Willem van Riet, chief executive of the South African-based Peace Parks Foundation, a driving force behind the creation of transfrontier parks in southern Africa, has been a strong proponent for pushing ahead with the launch of the Great Limpopo despite the political problems.
"Why wait for people to sort out their problems? Let us get those fences down so that the animals can at least start moving about freely," said van Riet.
He says the big picture of what the transfrontier park could mean for southern Africa is so fantastic that it makes no sense to allow it to get bogged down in small and transient problems.
Livelihood for the Poor
Hopes for the park go far beyond its considerable environmental benefits.
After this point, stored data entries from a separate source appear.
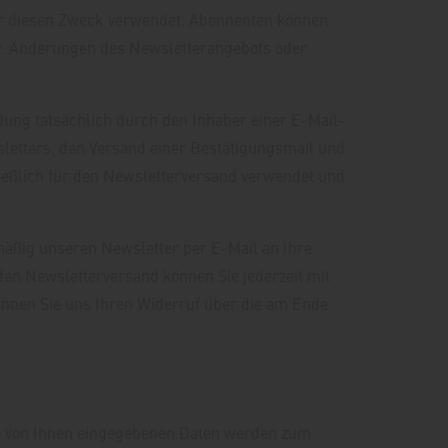
r diesen Zweck verwendet. Abonnenten können
pw. Änderungen des Newsletterangebots oder
ung tatsächlich durch den Inhaber einer E-Mail-
wsletters, den Versand einer Bestätigungsmail und
ießlich für den Newsletterversand verwendet und
lmäßig unseren Newsletter per E-Mail an Ihre
en Newsletterversand können Sie jederzeit mit
önnen Sie uns Ihren Widerruf über die am Ende
 Die von Ihnen eingegebenen Daten werden zum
Supporters expect ecotourism to provide jobs for many of the people living in the sprawling, poverty-stricken communities that surround the park.
South Africa's minister of environmental affairs, Valli Moosa, says the creation of the park will contribute to establishing a sustainable tourism economy for all three countries.
"It will provide Mozambique with almost immediate access to a million people visiting Kruger annually," he said. "We predict that the overall number of tourists will be much more than the sum of those who have been visiting the three parks separately."
Others hope that it will foster peace and stability in a region left ravaged by years of war and political instability.
In his speech at the treaty-singing ceremony in December, Mbeki, who is also head of the newly-formed African Union, said it should reinforce the process of creating the conditions for Africa's collective renewal.
"The challenge ahead of us is to create these conditions, to build a new world of boundless peace and prosperity for our peoples, even as the animals of the wild learn to live in the new world created by the open frontiers of the Great Limpopo Transfrontier Park," he said.